====== Extracted material ======
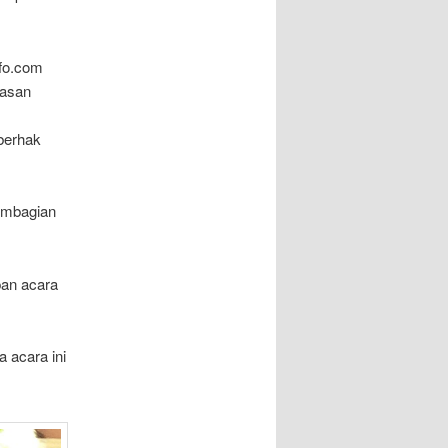
nfo.com
yasan
berhak
pembagian
t.
pan acara
 acara ini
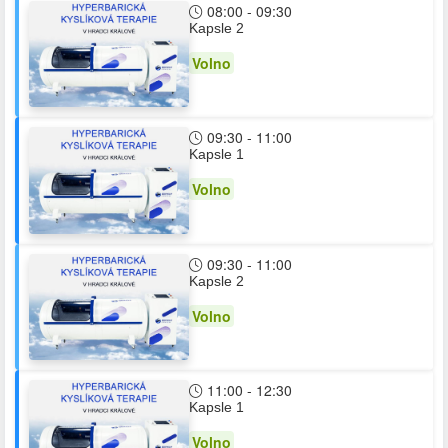
08:00 - 09:30
Kapsle 2
Volno
09:30 - 11:00
Kapsle 1
Volno
09:30 - 11:00
Kapsle 2
Volno
11:00 - 12:30
Kapsle 1
Volno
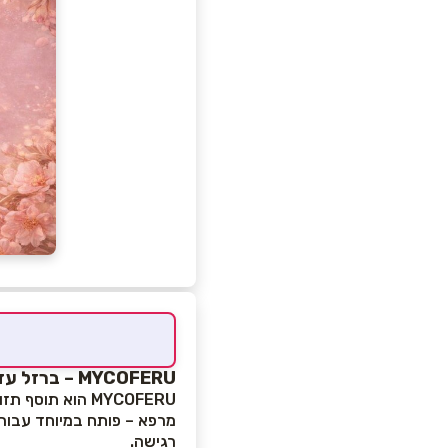
MYCOFERU – ברזל עדין בשילוב צמחי מרפא
MYCOFERU הוא תוסף תזונה המבוסס על
מרפא – פותח במיוחד עבור 
רגישה.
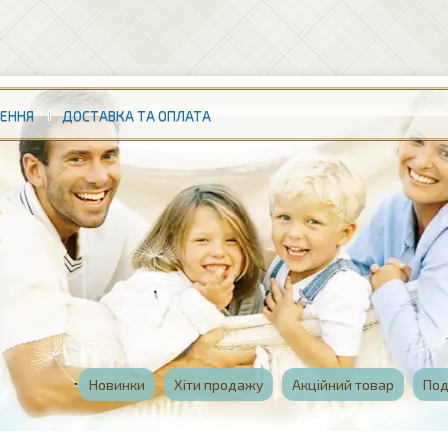
НЕННЯ
ДОСТАВКА ТА ОПЛАТА
Новинки
Хіти продажу
Акційний товар
Под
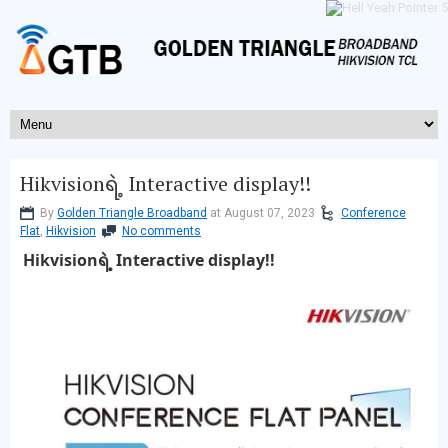
Hikvisionရဲ့ Interactive display!!
By
Golden Triangle Broadband
at August 07, 2023
Conference
Flat
,
Hikvision
No comments
Hikvisionရဲ့ Interactive display!!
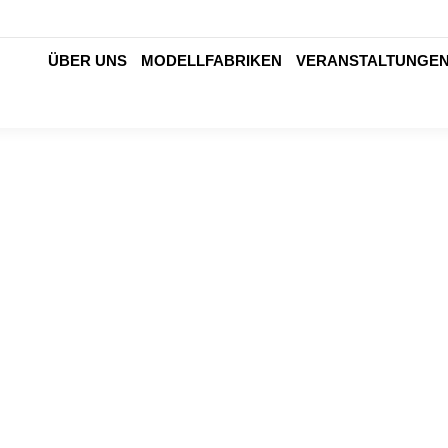
ÜBER UNS
MODELLFABRIKEN
VERANSTALTUNGE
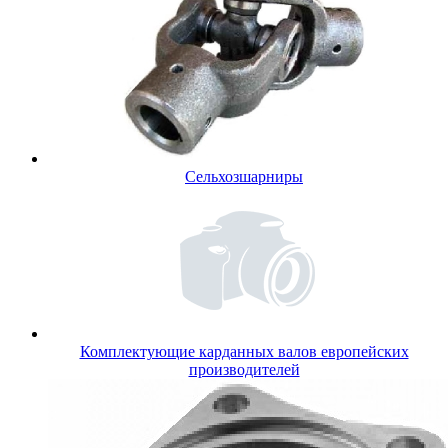
Сельхозшарниры
Комплектующие карданных валов европейских
производителей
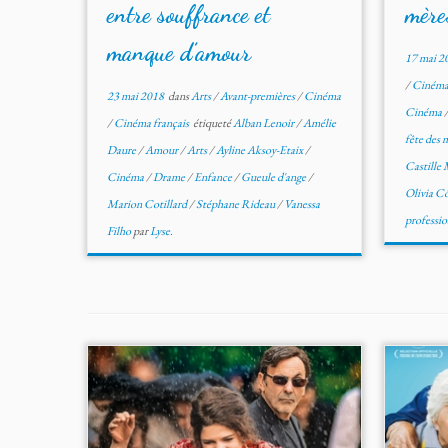
entre souffrance et
mère
manque d’amour
17 mai 2
/
Cinéma 
23 mai 2018
dans
Arts
/
Avant-premières
/
Cinéma
Cinéma
/
Cinéma français
étiqueté
Alban Lenoir
/
Amélie
fête des 
Daure
/
Amour
/
Arts
/
Ayline Aksoy-Etaix
/
Castille
Cinéma
/
Drame
/
Enfance
/
Gueule d'ange
/
Olivia C
Marion Cotillard
/
Stéphane Rideau
/
Vanessa
professio
Filho
par
Lyse.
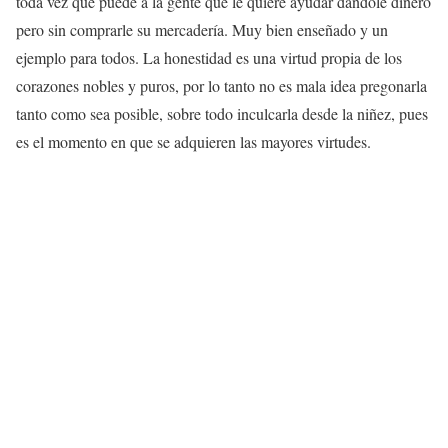
toda vez que puede a la gente que le quiere ayudar dándole dinero
pero sin comprarle su mercadería. Muy bien enseñado y un
ejemplo para todos. La honestidad es una virtud propia de los
corazones nobles y puros, por lo tanto no es mala idea pregonarla
tanto como sea posible, sobre todo inculcarla desde la niñez, pues
es el momento en que se adquieren las mayores virtudes.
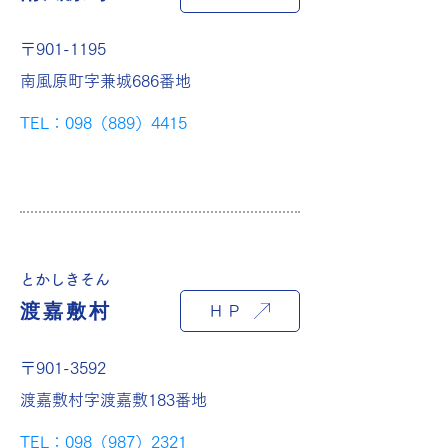
〒901-1195
南風原町字兼城686番地
TEL：098（889）4415
とかしきそん
渡嘉敷村
ＨＰ
〒901-3592
渡嘉敷村字渡嘉敷183番地
TEL：098（987）2321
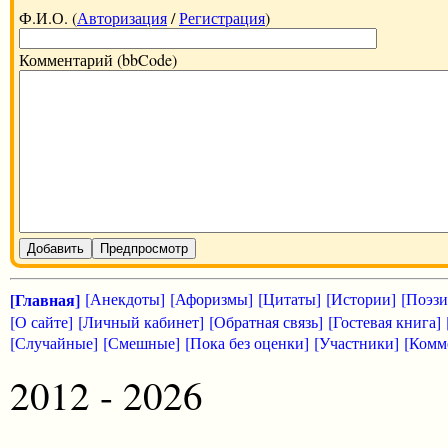
Ф.И.О. (
Авторизация
/
Регистрация
)
Комментарий (bbCode)
Добавить
Предпросмотр
[Главная]
[Анекдоты]
[Афоризмы]
[Цитаты]
[Истории]
[Поэзи
[О сайте]
[Личный кабинет]
[Обратная связь]
[Гостевая книга]
[Случайные]
[Смешные]
[Пока без оценки]
[Участники]
[Комм
2012 - 2026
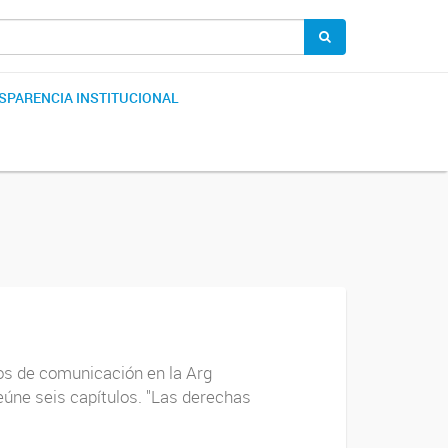
SPARENCIA INSTITUCIONAL
os de comunicación en la Arg
reúne seis capítulos. "Las derechas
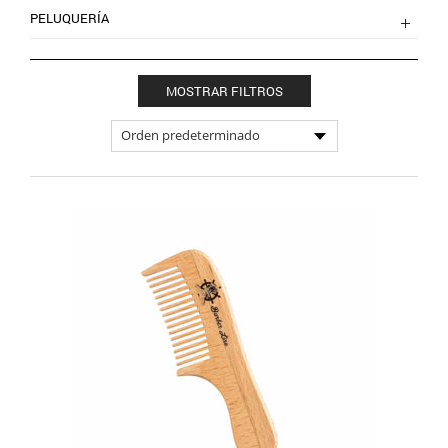
PELUQUERÍA
MOSTRAR FILTROS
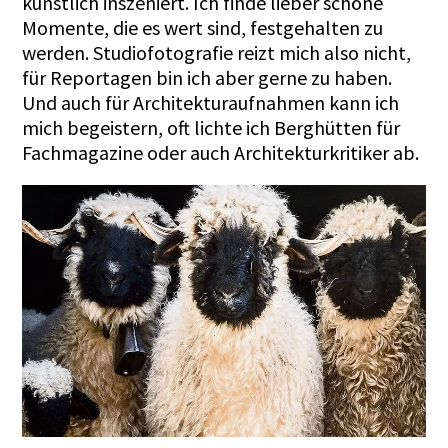
künstlich inszeniert. Ich finde lieber schöne
Momente, die es wert sind, festgehalten zu
werden. Studiofotografie reizt mich also nicht,
für Reportagen bin ich aber gerne zu haben.
Und auch für Architekturaufnahmen kann ich
mich begeistern, oft lichte ich Berghütten für
Fachmagazine oder auch Architekturkritiker ab.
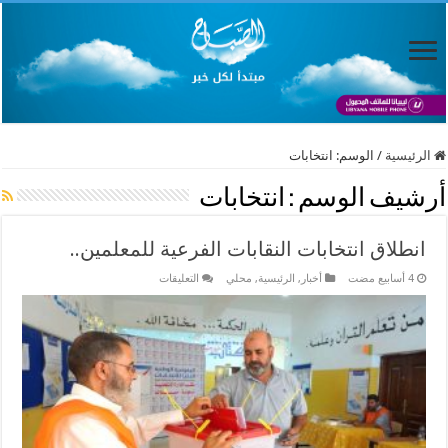
الرئيسية
/
الوسم:
انتخابات
أرشيف الوسم :
انتخابات
انطلاق انتخابات النقابات الفرعية للمعلمين..
على
أخبار
,
الرئيسية
,
محلي
التعليقات
انطلاق
انتخابات
النقابات
الفرعية
للمعلمين..
مغلقة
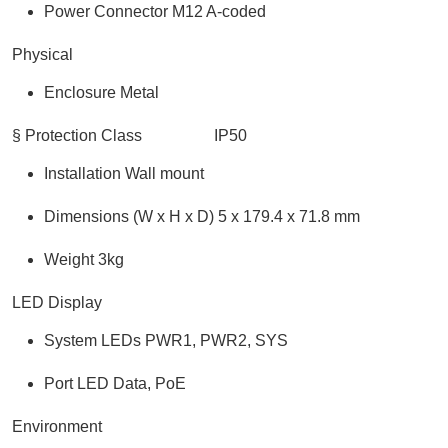
Power Connector M12 A-coded
Physical
Enclosure Metal
§ Protection Class IP50
Installation Wall mount
Dimensions (W x H x D) 5 x 179.4 x 71.8 mm
Weight 3kg
LED Display
System LEDs PWR1, PWR2, SYS
Port LED Data, PoE
Environment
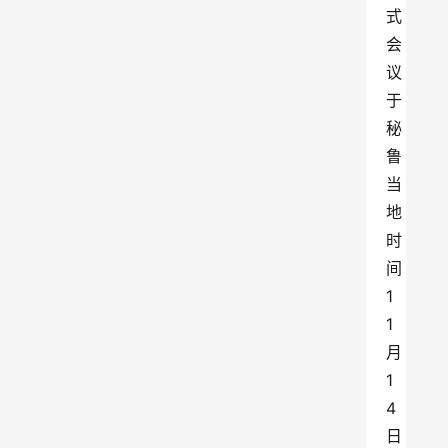
式
会
议
于
秘
鲁
当
地
时
间
1
1
月
1
4
日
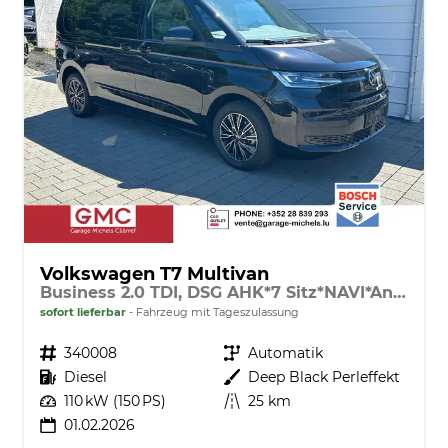
Volkswagen T7 Multivan
Business 2.0 TDI, DSG AHK*7 Sitz*NAVI*Android Auto*SHZ*Matrix*17"*Kamera*3Z Klimaauto*
sofort lieferbar
Fahrzeug mit Tageszulassung
Fahrzeugnr.
340008
Getriebe
Automatik
Kraftstoff
Diesel
Außenfarbe
Deep Black Perleffekt
Leistung
110 kW (150 PS)
Kilometerstand
25 km
01.02.2026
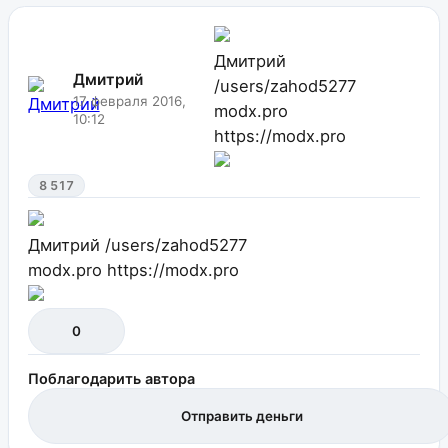
Дмитрий
Дмитрий
/users/zahod5277
17 февраля 2016,
modx.pro
10:12
https://modx.pro
8 517
Дмитрий
/users/zahod5277
modx.pro
https://modx.pro
0
Поблагодарить автора
Отправить деньги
======
Your assignment
Return each line from the rows above that contains the word "auch". Case counts.

Result for this task
Und auch für Architekturaufnahmen kann ich
Fachmagazine oder auch Architekturkritiker ab.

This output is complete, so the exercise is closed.